Stravinsky’s Song of the Nightingale is not the most successful of his earlier works, so it was bold of LPO to use it open the latest concert in their series called “Changing Faces: Stravinsky’s Journeys”. Doubtless it was there partly because the evening's programme was entitled “Once upon a time” and would close with Rimsky-Korsakov’s Scheherazade based on the The Arabian Nights. Stravinsky’s opera “The Nightingale” is based on the Hans Christian Andersen fairy story, “The Emperor and the Nightingale”. Its long compositional gestation, either side of The Firebird, produced a stylistic hybrid. When Diaghilev suggested salvaging a ballet from it, this 20-minute orchestral distillation was born, using some of the post-Firebird music. Often it simply converts vocal music to an instrumental equivalent.
Thus the Nightingale’s music, initially written for coloratura soprano, is given to the flute, and the LPO principal Juliette Bausor was serene and ecstatic from her fluttering initial cadenza onwards. The Emperor’s lively celebrations – with hints of Petrushka’s Shrovetide Fair – were vividly realised, as was the strange evocation of the rival mechanical nightingale. The touchingly plangent tenor song of the Fisherman is transferred to the trumpet, but it is hard to imagine many tenors matching the sweet tone and phrasing of Paul Beniston’s trumpet as he closed this elusive work.
The filling in this Russian fairy tale sandwich was Elgar’s Cello Concerto. Perhaps an odd choice, but this final major work of the composer also looks back nostalgically to an irretrievable past, just as Stravinsky’s impulse for his opera was to recapture the lost beauty of the fairy tale world of his childhood. Or perhaps it was just to let us hear the fine soloist, Andreas Brantelid, in a work he first played on his debut aged 14. He’s now just into his thirties, but it still sounds like it’s a special work for him. From the opening chords and the recitative that follows it was clear he commanded a rich sound and solid intonation through the range, right up to the ascent that brings in the first subject. That theme he played with the freedom of phrasing it needs if it is to sound more than merely meandering or wanly wistful. The second movement’s introduction was expressively hesitant, before launching into a swift main tempo with plenty of dash and fantasy.
The Adagio was more dream-like than heavily nostalgic, (as if du Pré had never made her recording). Only the finale lacked the last degree of rhythmic lift to set the seal on what was never less than a very good performance. The audience clamour could be silenced only with an encore – a stately account of the Sarabande from Bach’s Cello Suite no. 1 in G major.

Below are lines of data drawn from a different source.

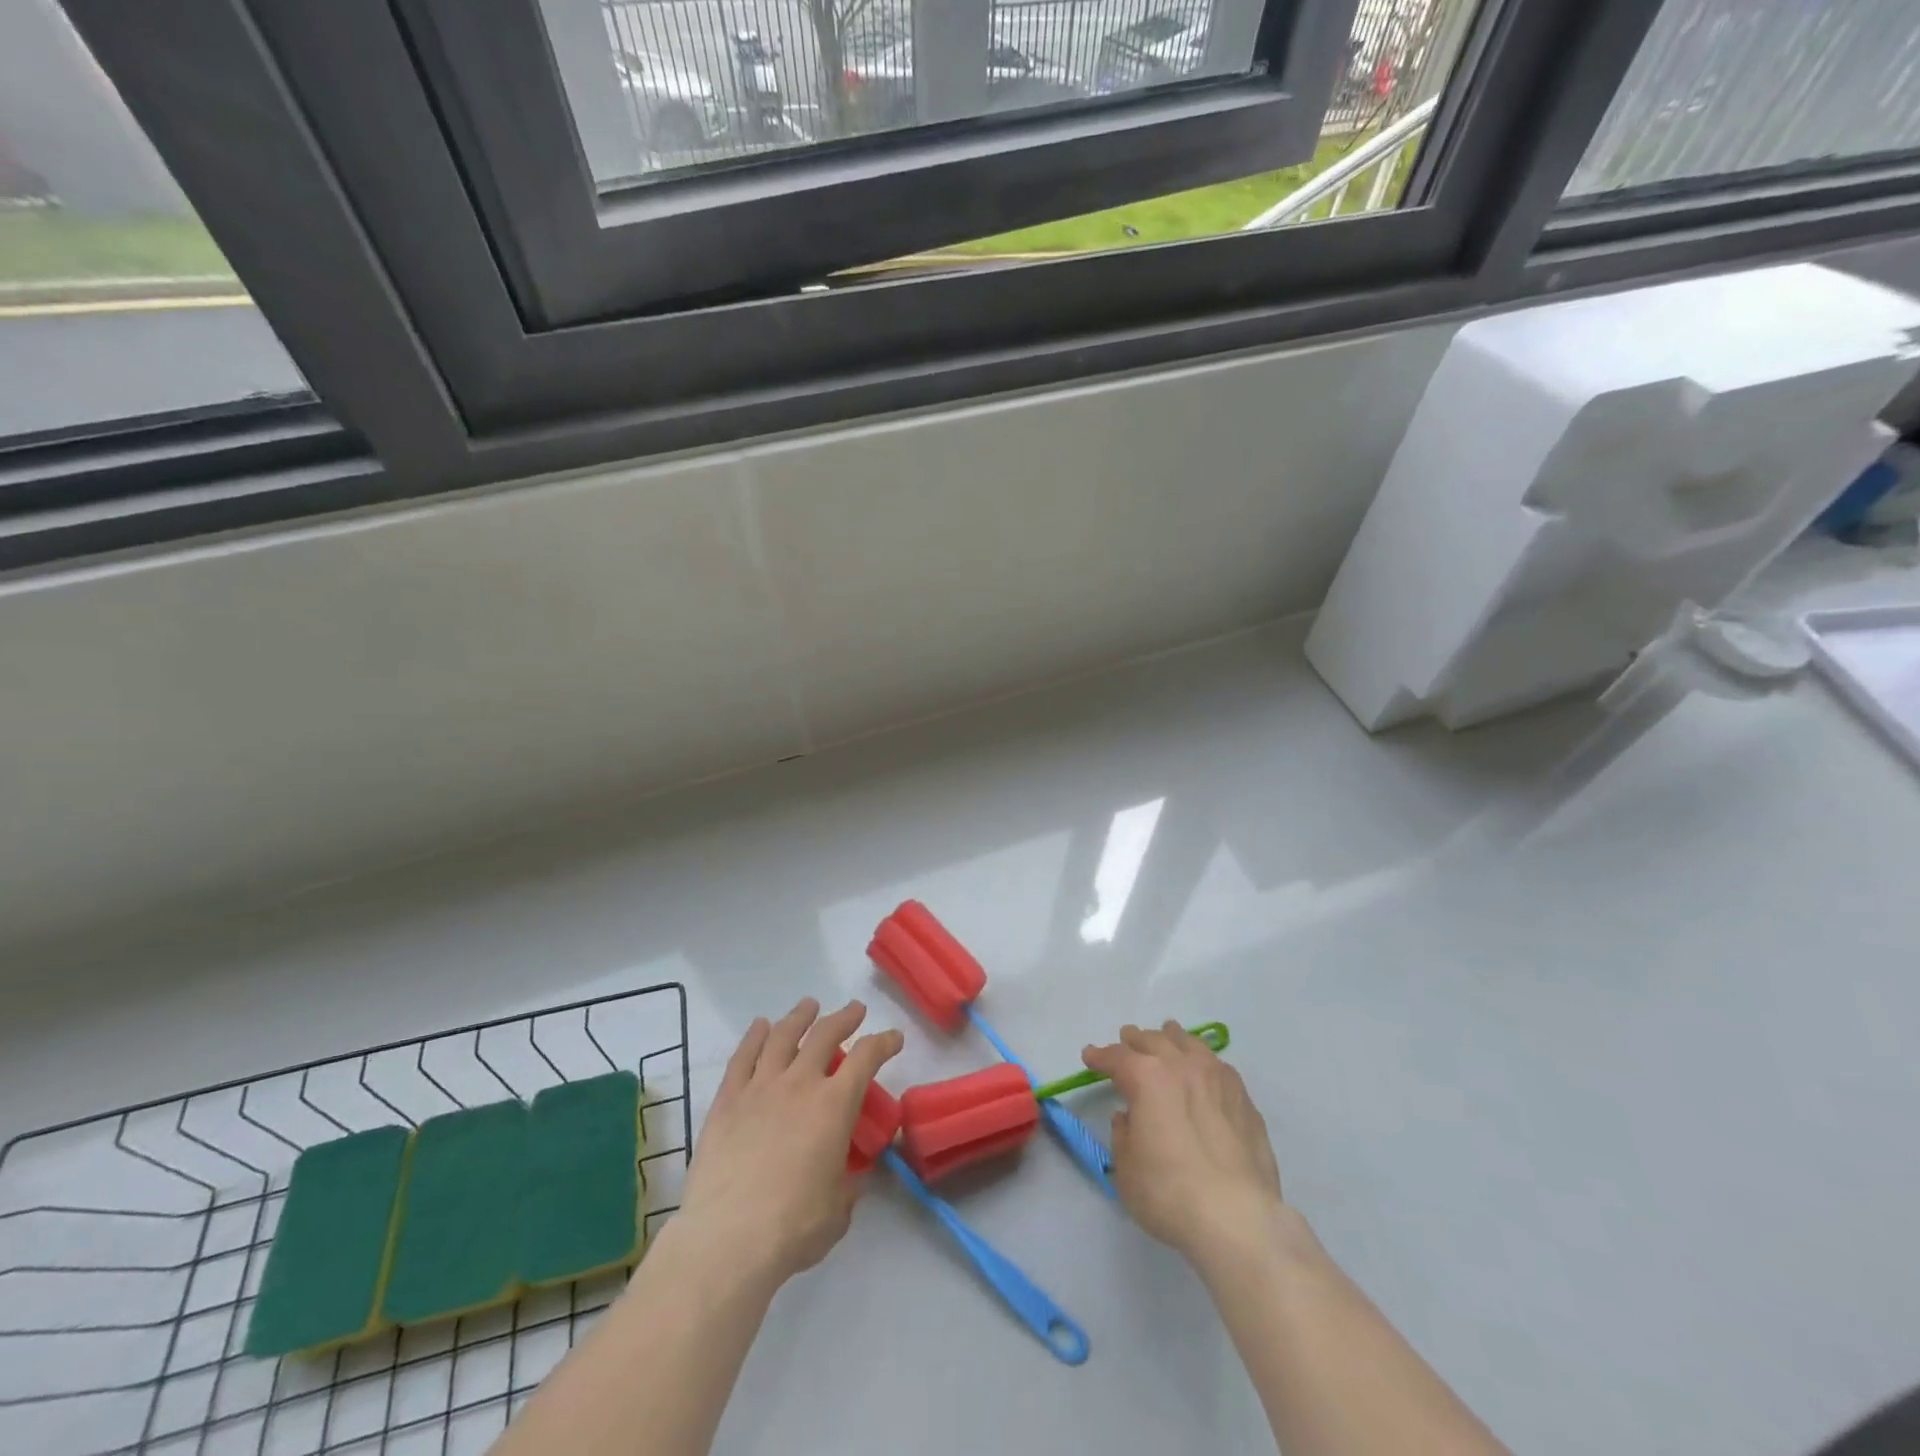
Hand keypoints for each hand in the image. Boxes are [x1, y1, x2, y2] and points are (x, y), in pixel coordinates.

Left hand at [680, 998, 903, 1286]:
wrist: (728, 1238)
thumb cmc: (793, 1227)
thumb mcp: (838, 1210)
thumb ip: (848, 1185)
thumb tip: (852, 1177)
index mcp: (834, 1105)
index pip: (867, 1058)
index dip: (884, 1043)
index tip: (893, 1038)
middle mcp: (800, 1083)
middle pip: (825, 1034)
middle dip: (844, 1018)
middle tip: (854, 1010)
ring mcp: (760, 1087)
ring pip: (783, 1036)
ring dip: (800, 1017)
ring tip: (808, 1006)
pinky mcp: (727, 1101)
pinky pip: (743, 1057)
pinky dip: (755, 1037)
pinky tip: (761, 1026)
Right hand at [1082, 1021, 1288, 1265]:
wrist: (1238, 1219)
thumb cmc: (1169, 1193)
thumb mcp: (1126, 1168)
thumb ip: (1123, 1134)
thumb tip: (1129, 1117)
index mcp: (1146, 1076)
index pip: (1117, 1057)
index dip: (1100, 1056)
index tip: (1090, 1056)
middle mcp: (1181, 1066)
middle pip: (1154, 1041)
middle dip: (1135, 1040)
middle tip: (1126, 1040)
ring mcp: (1217, 1079)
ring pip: (1190, 1043)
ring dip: (1172, 1038)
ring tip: (1167, 1035)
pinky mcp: (1244, 1100)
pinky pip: (1218, 1067)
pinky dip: (1203, 1062)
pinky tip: (1204, 1071)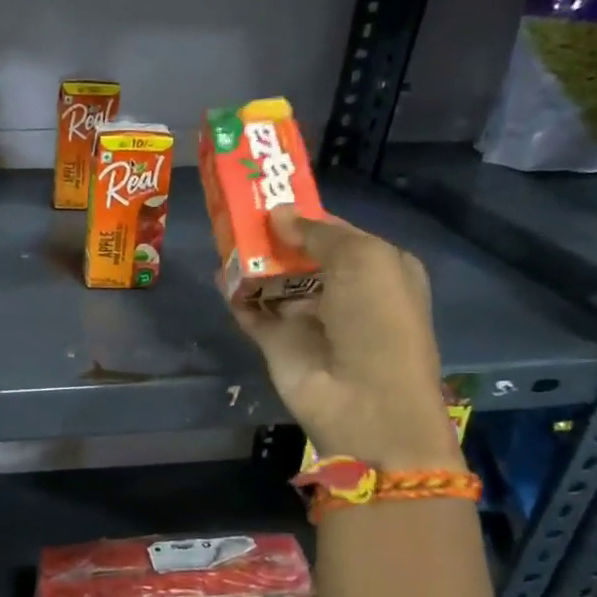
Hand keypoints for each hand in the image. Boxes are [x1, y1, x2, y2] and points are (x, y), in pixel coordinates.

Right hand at [234, 207, 461, 472]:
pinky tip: (219, 274)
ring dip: (251, 262)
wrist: (366, 401)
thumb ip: (317, 232)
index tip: (270, 195)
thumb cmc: (377, 319)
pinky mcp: (278, 344)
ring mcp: (308, 320)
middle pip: (301, 257)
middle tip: (238, 212)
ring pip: (274, 282)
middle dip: (273, 237)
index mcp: (377, 270)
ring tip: (223, 235)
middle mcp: (344, 293)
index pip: (337, 234)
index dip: (306, 216)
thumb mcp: (362, 259)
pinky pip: (252, 312)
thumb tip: (277, 214)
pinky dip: (236, 294)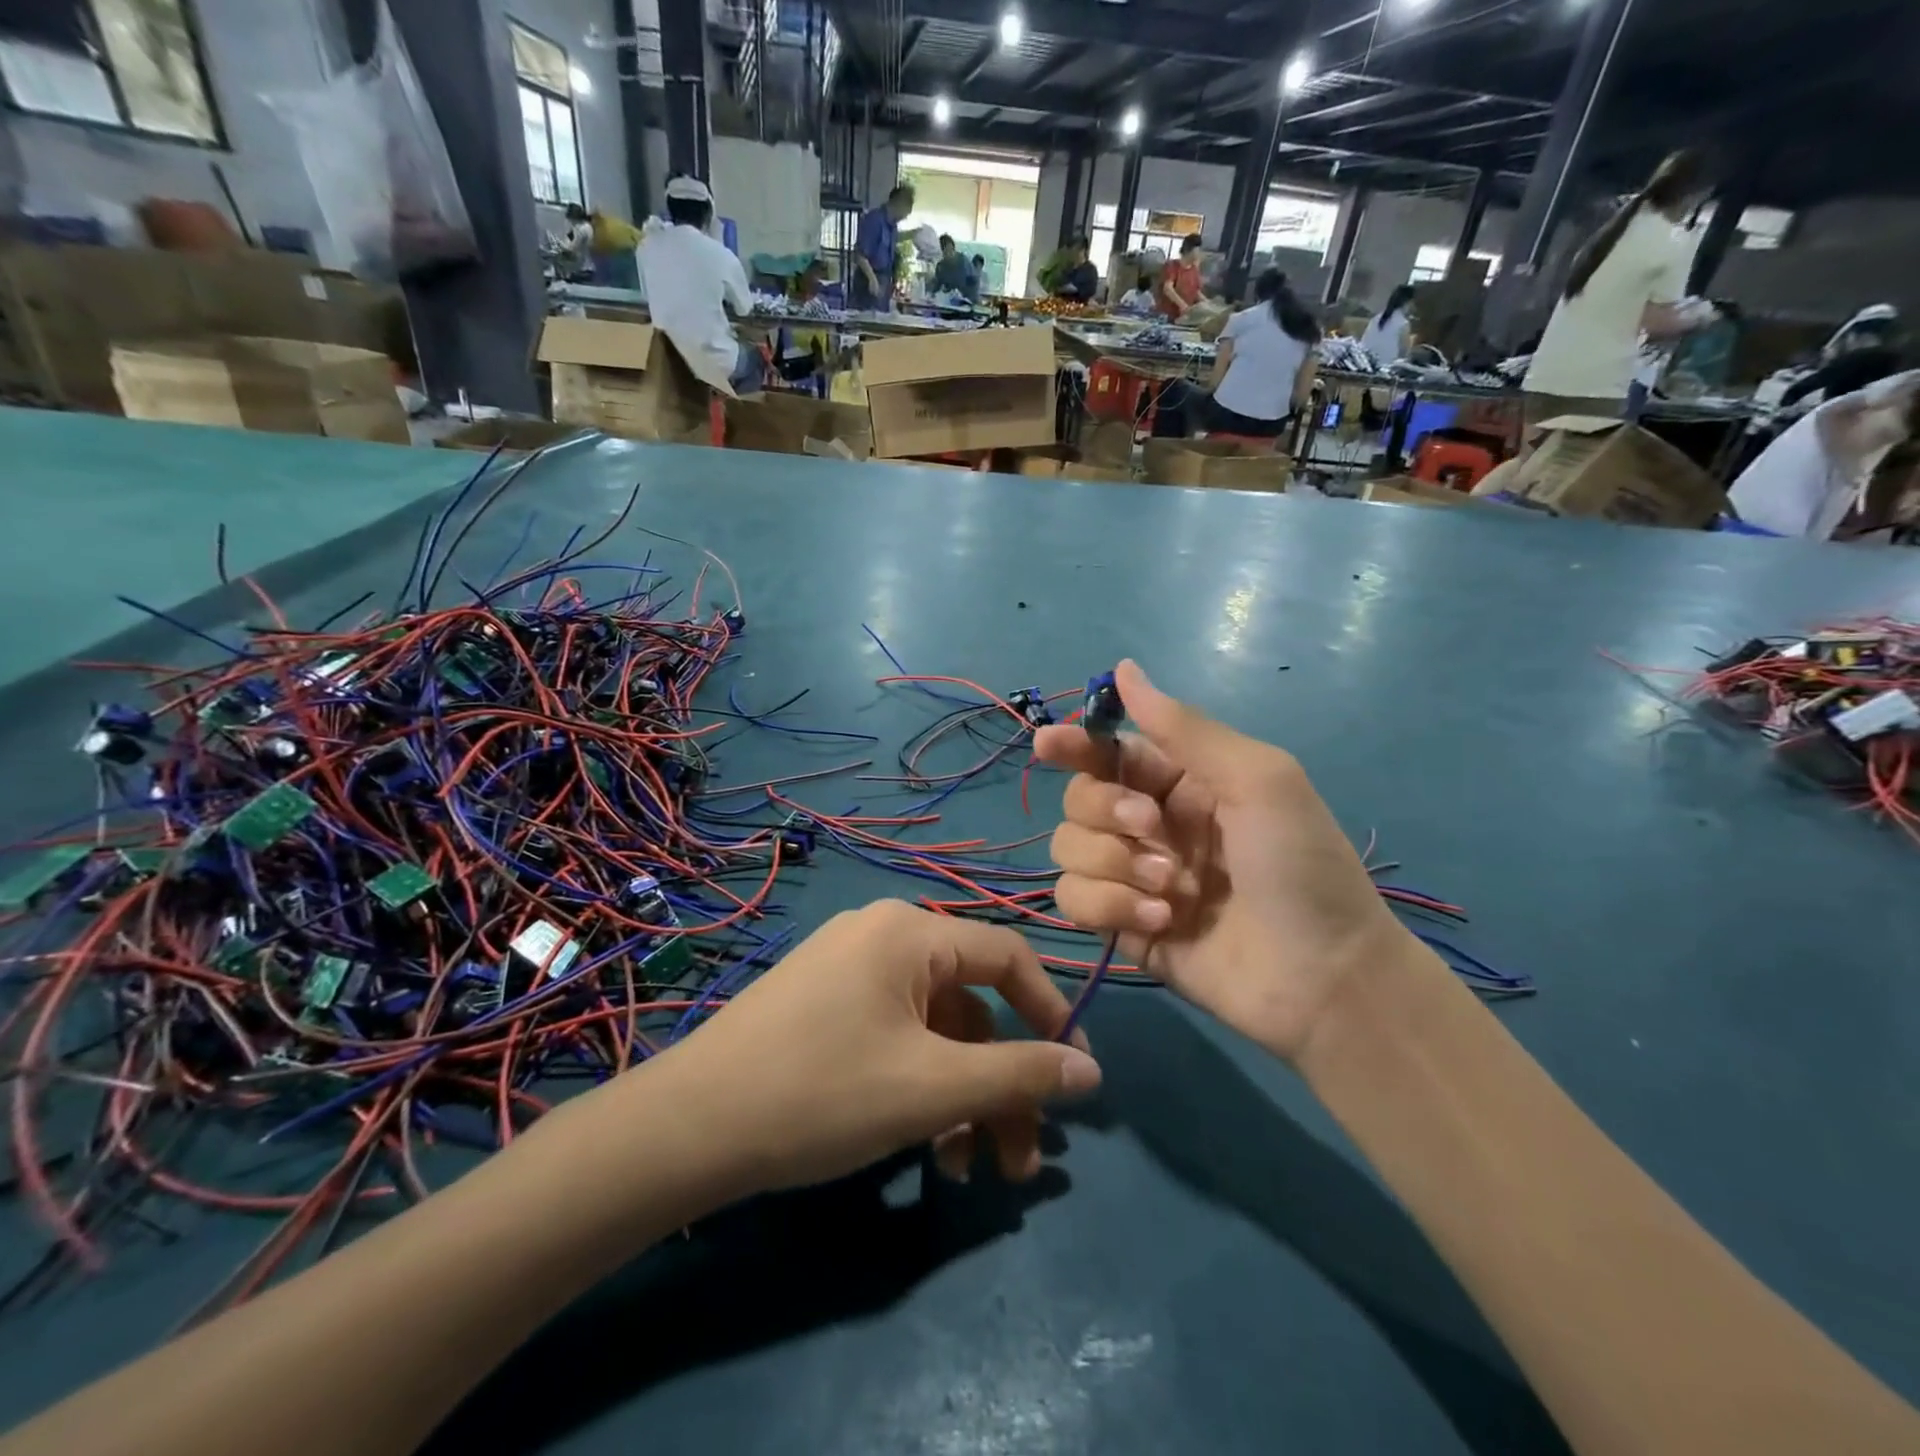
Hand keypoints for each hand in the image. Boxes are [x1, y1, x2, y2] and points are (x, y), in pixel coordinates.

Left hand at [645, 902, 1099, 1192]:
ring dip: (960, 1097)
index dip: (1051, 1012)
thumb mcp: (932, 1088)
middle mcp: (882, 936)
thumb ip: (1019, 1073)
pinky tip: (922, 1150)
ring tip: (966, 1171)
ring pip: (933, 1031)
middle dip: (1001, 1084)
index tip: (1075, 1076)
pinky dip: (918, 1087)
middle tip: (1018, 1163)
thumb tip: (1091, 1070)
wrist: (687, 1129)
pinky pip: (894, 1036)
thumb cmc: (821, 1093)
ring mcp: (848, 970)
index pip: (1007, 956)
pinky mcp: (823, 1005)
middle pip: (969, 1006)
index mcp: (910, 932)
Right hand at [1034, 661, 1407, 1062]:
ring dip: (1112, 864)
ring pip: (1068, 848)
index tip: (1049, 745)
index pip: (1110, 753)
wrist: (1324, 978)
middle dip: (1105, 810)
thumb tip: (1123, 668)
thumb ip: (1183, 728)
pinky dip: (1109, 907)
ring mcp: (1132, 877)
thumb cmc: (1300, 865)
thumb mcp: (1257, 778)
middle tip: (1151, 828)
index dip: (1075, 744)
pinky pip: (1074, 900)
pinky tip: (1161, 922)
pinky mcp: (1120, 925)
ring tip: (1170, 889)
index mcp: (1181, 782)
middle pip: (1078, 798)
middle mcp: (1149, 824)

Rimsky sometimes got in a muddle over forms and titles calling Scheherazade a ‘Symphonic Suite’, but no one would have quibbled if he had called it a symphony. Four movements of the traditional sequence, a finale that begins and ends in the same key as the opening movement, cyclic use of themes with a triumphant return of the main theme near the close. The existence of a quasi-programme – Rimsky had reservations over that too – would not have stopped Berlioz calling it a symphony. After all, the basic programme premise, of Scheherazade’s tales postponing an undesirable outcome until a better one is found, fits the long-term delay and eventual transformation that would be at least a plausible (bar-room) definition of symphonic form. I don’t know if Vasily Petrenko has a view on this matter, but there was a sweeping power and coherence to his interpretation that made it sound symphonic. That final return of the Sultan’s theme, heralded by a convincing ritardando and with a superbly timed brass ‘wallop’, was as satisfying as any Brucknerian equivalent.
The work is usually lauded for its colourful orchestration, but when the orchestra assembles you wonder why. Where are all the exotic instruments? Yes, we have a harp and five percussionists, but the rest is quite normal – woodwinds in pairs, standard brass complement, strings. But they are rarely used to create exotic blends like Wagner, for Rimsky likes primary colours, often using whole sections alone or solo instruments. The solo contributions are so numerous, and often so taxing, that he might even have called it a ‘concerto for orchestra’. The LPO rose to every challenge in this very fine account. The leader has a prominent role throughout, and Pieter Schoeman was outstanding. But so was everybody else, so that Petrenko took time at the end to have their excellent contributions acknowledged. This is a golden age for fine conductors of the big Russian orchestral pieces and Petrenko is among the best. And whether it’s formally a suite, symphony or concerto, this Scheherazade was a compelling drama.